Extracted records: Begin

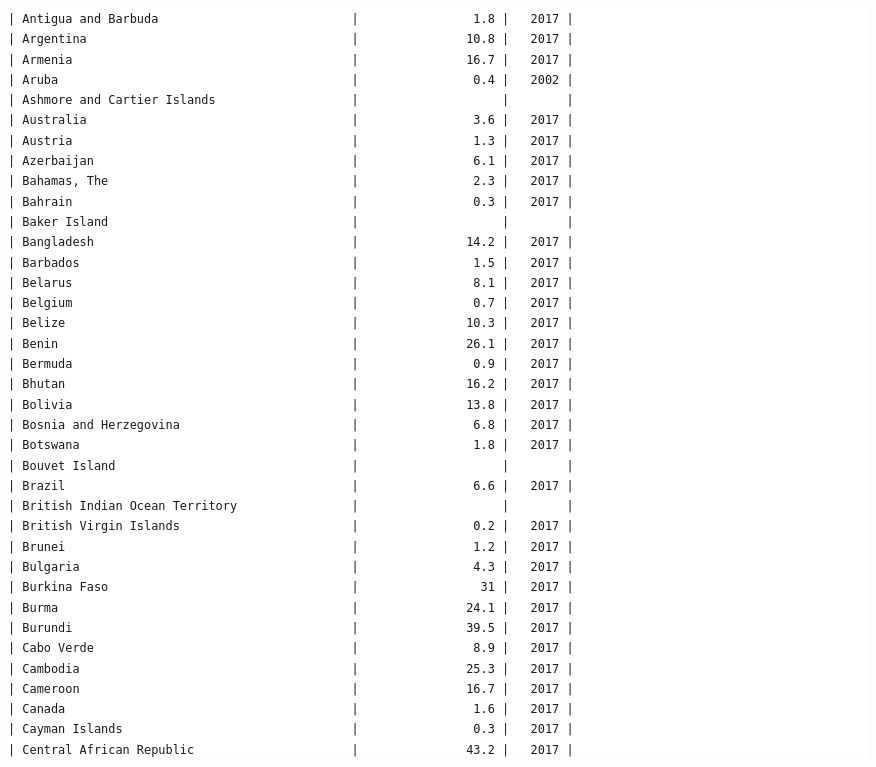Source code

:     | Antigua and Barbuda                           |                1.8 |   2017 |
    | Argentina                                     |               10.8 |   2017 |
    | Armenia                                       |               16.7 |   2017 |
    | Aruba                                         |                0.4 |   2002 |
    | Ashmore and Cartier Islands                   |                    |        |
    | Australia                                     |                3.6 |   2017 |
    | Austria                                       |                1.3 |   2017 |
    | Azerbaijan                                    |                6.1 |   2017 |
    | Bahamas, The                                  |                2.3 |   2017 |
    | Bahrain                                       |                0.3 |   2017 |
    | Baker Island                                  |                    |        |
    | Bangladesh                                    |               14.2 |   2017 |
    | Barbados                                      |                1.5 |   2017 |
    | Belarus                                       |                8.1 |   2017 |
    | Belgium                                       |                0.7 |   2017 |
    | Belize                                        |               10.3 |   2017 |
    | Benin                                         |               26.1 |   2017 |
    | Bermuda                                       |                0.9 |   2017 |
    | Bhutan                                        |               16.2 |   2017 |
    | Bolivia                                       |               13.8 |   2017 |
    | Bosnia and Herzegovina                        |                6.8 |   2017 |
    | Botswana                                      |                1.8 |   2017 |
    | Bouvet Island                                 |                    |        |
    | Brazil                                        |                6.6 |   2017 |
    | British Indian Ocean Territory                |                    |        |
    | British Virgin Islands                        |                0.2 |   2017 |
    | Brunei                                        |                1.2 |   2017 |
    | Bulgaria                                      |                4.3 |   2017 |
    | Burkina Faso                                  |                 31 |   2017 |
    | Burma                                         |               24.1 |   2017 |
    | Burundi                                       |               39.5 |   2017 |
    | Cabo Verde                                    |                8.9 |   2017 |
    | Cambodia                                      |               25.3 |   2017 |
    | Cameroon                                      |               16.7 |   2017 |
    | Canada                                        |                1.6 |   2017 |
    | Cayman Islands                                |                0.3 |   2017 |
    | Central African Republic                      |               43.2 |   2017 |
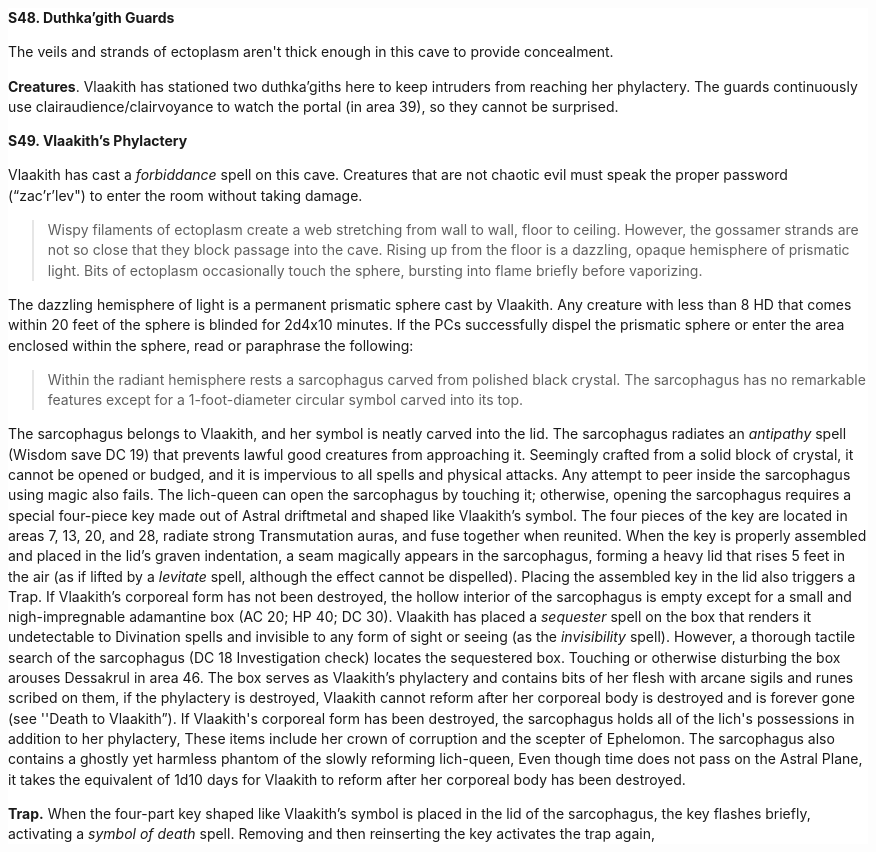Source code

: **S48. Duthka’gith Guards**

The veils and strands of ectoplasm aren't thick enough in this cave to provide concealment.

**Creatures**. Vlaakith has stationed two duthka’giths here to keep intruders from reaching her phylactery. The guards continuously use clairaudience/clairvoyance to watch the portal (in area 39), so they cannot be surprised.

**S49. Vlaakith’s Phylactery**

Vlaakith has cast a *forbiddance* spell on this cave. Creatures that are not chaotic evil must speak the proper password (“zac’r’lev") to enter the room without taking damage.

> Wispy filaments of ectoplasm create a web stretching from wall to wall, floor to ceiling. However, the gossamer strands are not so close that they block passage into the cave. Rising up from the floor is a dazzling, opaque hemisphere of prismatic light. Bits of ectoplasm occasionally touch the sphere, bursting into flame briefly before vaporizing.

The dazzling hemisphere of light is a permanent prismatic sphere cast by Vlaakith. Any creature with less than 8 HD that comes within 20 feet of the sphere is blinded for 2d4x10 minutes. If the PCs successfully dispel the prismatic sphere or enter the area enclosed within the sphere, read or paraphrase the following:

> Within the radiant hemisphere rests a sarcophagus carved from polished black crystal. The sarcophagus has no remarkable features except for a 1-foot-diameter circular symbol carved into its top.

The sarcophagus belongs to Vlaakith, and her symbol is neatly carved into the lid. The sarcophagus radiates an *antipathy* spell (Wisdom save DC 19) that prevents lawful good creatures from approaching it. Seemingly crafted from a solid block of crystal, it cannot be opened or budged, and it is impervious to all spells and physical attacks. Any attempt to peer inside the sarcophagus using magic also fails.
The lich-queen can open the sarcophagus by touching it; otherwise, opening the sarcophagus requires a special four-piece key made out of Astral driftmetal and shaped like Vlaakith’s symbol. The four pieces of the key are located in areas 7, 13, 20, and 28, radiate strong Transmutation auras, and fuse together when reunited. When the key is properly assembled and placed in the lid’s graven indentation, a seam magically appears in the sarcophagus, forming a heavy lid that rises 5 feet in the air (as if lifted by a *levitate* spell, although the effect cannot be dispelled). Placing the assembled key in the lid also triggers a Trap.
If Vlaakith’s corporeal form has not been destroyed, the hollow interior of the sarcophagus is empty except for a small and nigh-impregnable adamantine box (AC 20; HP 40; DC 30). Vlaakith has placed a *sequester* spell on the box that renders it undetectable to Divination spells and invisible to any form of sight or seeing (as the *invisibility* spell). However, a thorough tactile search of the sarcophagus (DC 18 Investigation check) locates the sequestered box. Touching or otherwise disturbing the box arouses Dessakrul in area 46. The box serves as Vlaakith’s phylactery and contains bits of her flesh with arcane sigils and runes scribed on them, if the phylactery is destroyed, Vlaakith cannot reform after her corporeal body is destroyed and is forever gone (see ''Death to Vlaakith”).
If Vlaakith's corporeal form has been destroyed, the sarcophagus holds all of the lich's possessions in addition to her phylactery, These items include her crown of corruption and the scepter of Ephelomon. The sarcophagus also contains a ghostly yet harmless phantom of the slowly reforming lich-queen, Even though time does not pass on the Astral Plane, it takes the equivalent of 1d10 days for Vlaakith to reform after her corporeal body has been destroyed.

**Trap.** When the four-part key shaped like Vlaakith’s symbol is placed in the lid of the sarcophagus, the key flashes briefly, activating a *symbol of death* spell. Removing and then reinserting the key activates the trap again,

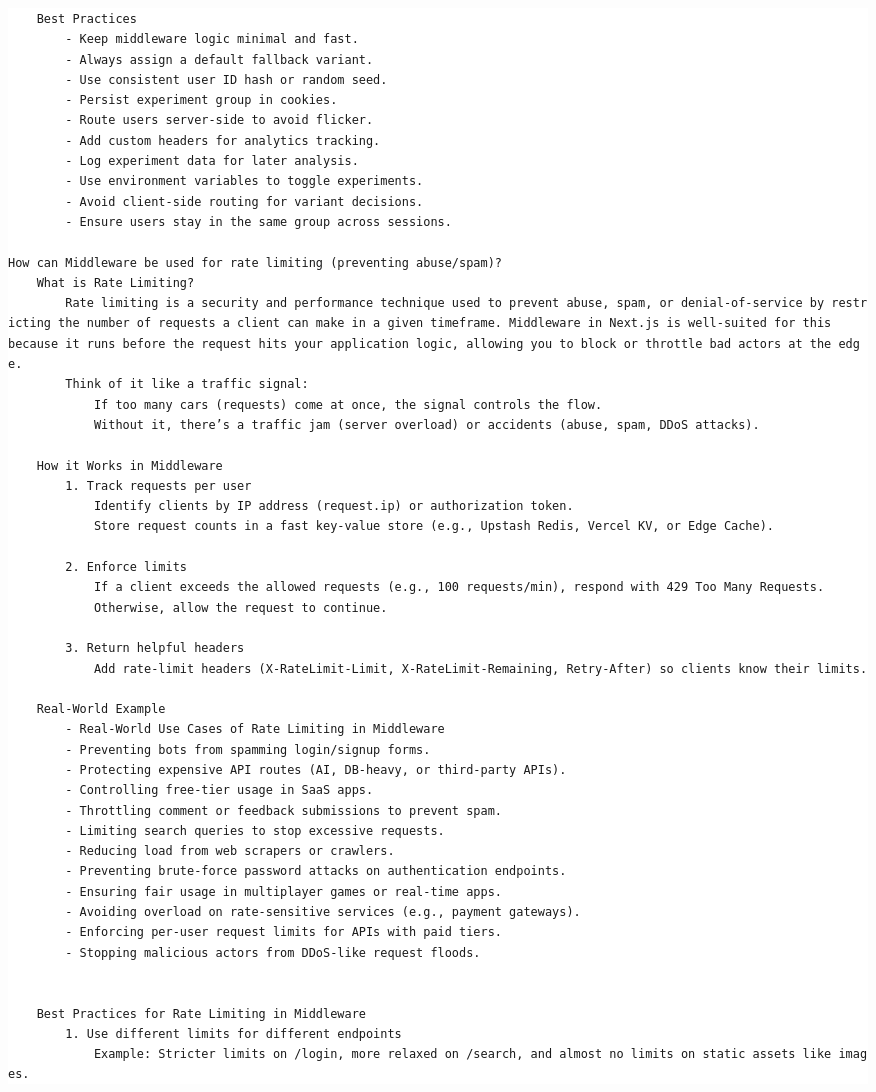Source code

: 		Best Practices
			- Keep middleware logic minimal and fast.
			- Always assign a default fallback variant.
			- Use consistent user ID hash or random seed.
			- Persist experiment group in cookies.
			- Route users server-side to avoid flicker.
			- Add custom headers for analytics tracking.
			- Log experiment data for later analysis.
			- Use environment variables to toggle experiments.
			- Avoid client-side routing for variant decisions.
			- Ensure users stay in the same group across sessions.

	How can Middleware be used for rate limiting (preventing abuse/spam)?
		What is Rate Limiting?
			Rate limiting is a security and performance technique used to prevent abuse, spam, or denial-of-service by restricting the number of requests a client can make in a given timeframe. Middleware in Next.js is well-suited for this 	because it runs before the request hits your application logic, allowing you to block or throttle bad actors at the edge.
			Think of it like a traffic signal:
				If too many cars (requests) come at once, the signal controls the flow.
				Without it, there’s a traffic jam (server overload) or accidents (abuse, spam, DDoS attacks).

		How it Works in Middleware
			1. Track requests per user
				Identify clients by IP address (request.ip) or authorization token.
				Store request counts in a fast key-value store (e.g., Upstash Redis, Vercel KV, or Edge Cache).

			2. Enforce limits
				If a client exceeds the allowed requests (e.g., 100 requests/min), respond with 429 Too Many Requests.
				Otherwise, allow the request to continue.

			3. Return helpful headers
				Add rate-limit headers (X-RateLimit-Limit, X-RateLimit-Remaining, Retry-After) so clients know their limits.

		Real-World Example
			- Real-World Use Cases of Rate Limiting in Middleware
			- Preventing bots from spamming login/signup forms.
			- Protecting expensive API routes (AI, DB-heavy, or third-party APIs).
			- Controlling free-tier usage in SaaS apps.
			- Throttling comment or feedback submissions to prevent spam.
			- Limiting search queries to stop excessive requests.
			- Reducing load from web scrapers or crawlers.
			- Preventing brute-force password attacks on authentication endpoints.
			- Ensuring fair usage in multiplayer games or real-time apps.
			- Avoiding overload on rate-sensitive services (e.g., payment gateways).
			- Enforcing per-user request limits for APIs with paid tiers.
			- Stopping malicious actors from DDoS-like request floods.


		Best Practices for Rate Limiting in Middleware
			1. Use different limits for different endpoints
				Example: Stricter limits on /login, more relaxed on /search, and almost no limits on static assets like images.
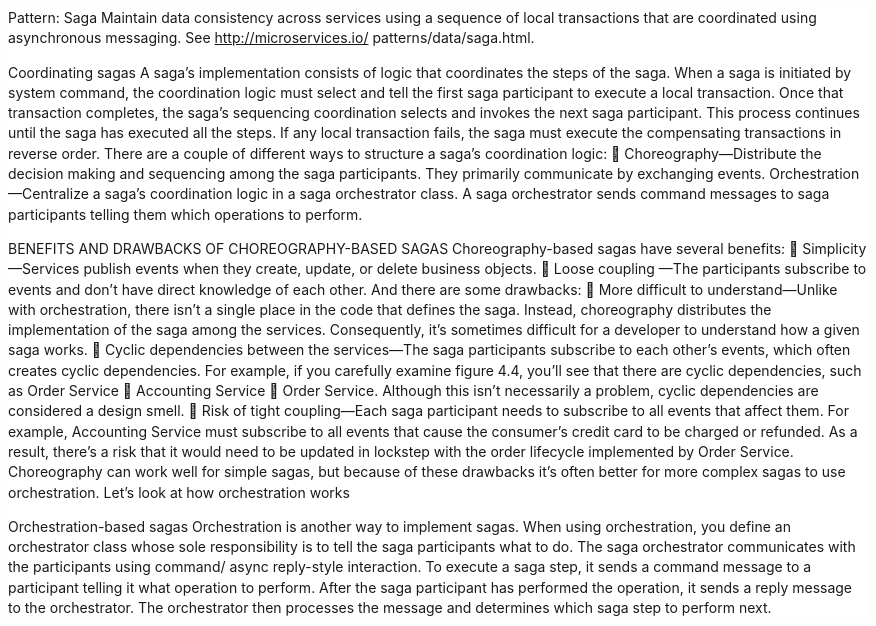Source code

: Pattern: Saga
Maintain data consistency across services using a sequence of local transactions
that are coordinated using asynchronous messaging. See http://microservices.io/
patterns/data/saga.html.


Coordinating sagas
A saga’s implementation consists of logic that coordinates the steps of the saga.
When a saga is initiated by system command, the coordination logic must select and
tell the first saga participant to execute a local transaction. Once that transaction
completes, the saga’s sequencing coordination selects and invokes the next saga
participant. This process continues until the saga has executed all the steps. If any
local transaction fails, the saga must execute the compensating transactions in
reverse order. There are a couple of different ways to structure a saga’s coordination logic:
 Choreography—Distribute the decision making and sequencing among the saga
participants. They primarily communicate by exchanging events.
Orchestration—Centralize a saga’s coordination logic in a saga orchestrator class.
A saga orchestrator sends command messages to saga participants telling them
which operations to perform.

BENEFITS AND DRAWBACKS OF CHOREOGRAPHY-BASED SAGAS
Choreography-based sagas have several benefits:
 Simplicity—Services publish events when they create, update, or delete business
objects.
 Loose coupling —The participants subscribe to events and don’t have direct knowledge of each other.
And there are some drawbacks:
 More difficult to understand—Unlike with orchestration, there isn’t a single place
in the code that defines the saga. Instead, choreography distributes the implementation of the saga among the services. Consequently, it’s sometimes difficult
for a developer to understand how a given saga works.
 Cyclic dependencies between the services—The saga participants subscribe to each
other’s events, which often creates cyclic dependencies. For example, if you
carefully examine figure 4.4, you’ll see that there are cyclic dependencies, such
as Order Service  Accounting Service  Order Service. Although this isn’t
necessarily a problem, cyclic dependencies are considered a design smell.
 Risk of tight coupling—Each saga participant needs to subscribe to all events that
affect them. For example, Accounting Service must subscribe to all events that
cause the consumer’s credit card to be charged or refunded. As a result, there’s
a risk that it would need to be updated in lockstep with the order lifecycle
implemented by Order Service.
Choreography can work well for simple sagas, but because of these drawbacks it’s
often better for more complex sagas to use orchestration. Let’s look at how orchestration works

Orchestration-based sagas
Orchestration is another way to implement sagas. When using orchestration, you
define an orchestrator class whose sole responsibility is to tell the saga participants
what to do. The saga orchestrator communicates with the participants using command/
async reply-style interaction. To execute a saga step, it sends a command message to a
participant telling it what operation to perform. After the saga participant has performed the operation, it sends a reply message to the orchestrator. The orchestrator
then processes the message and determines which saga step to perform next.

Extracted records: End

Task to carry out - The copy should hold exactly the lines above from the one with "- Preventing bots" through the one with "reverse order. There", both ends counted, and no pictures at all.

Solution -
			- Preventing bots from spamming login/signup forms.
			- Protecting expensive API routes (AI, DB-heavy, or third-party APIs).
			- Controlling free-tier usage in SaaS apps.
			- Throttling comment or feedback submissions to prevent spam.
			- Limiting search queries to stop excessive requests.
			- Reducing load from web scrapers or crawlers.
			- Preventing brute-force password attacks on authentication endpoints.
			- Ensuring fair usage in multiplayer games or real-time apps.
			- Avoiding overload on rate-sensitive services (e.g., payment gateways).
			- Enforcing per-user request limits for APIs with paid tiers.
			- Stopping malicious actors from DDoS-like request floods.


		Best Practices for Rate Limiting in Middleware
			1. Use different limits for different endpoints
				Example: Stricter limits on /login, more relaxed on /search, and almost no limits on static assets like images.
Source code

: Pattern: Saga
Maintain data consistency across services using a sequence of local transactions
that are coordinated using asynchronous messaging. See http://microservices.io/
patterns/data/saga.html.


Coordinating sagas
A saga’s implementation consists of logic that coordinates the steps of the saga.
When a saga is initiated by system command, the coordination logic must select and
tell the first saga participant to execute a local transaction. Once that transaction
completes, the saga’s sequencing coordination selects and invokes the next saga
participant. This process continues until the saga has executed all the steps. If any
local transaction fails, the saga must execute the compensating transactions in
reverse order. There are a couple of different ways to structure a saga’s coordination logic:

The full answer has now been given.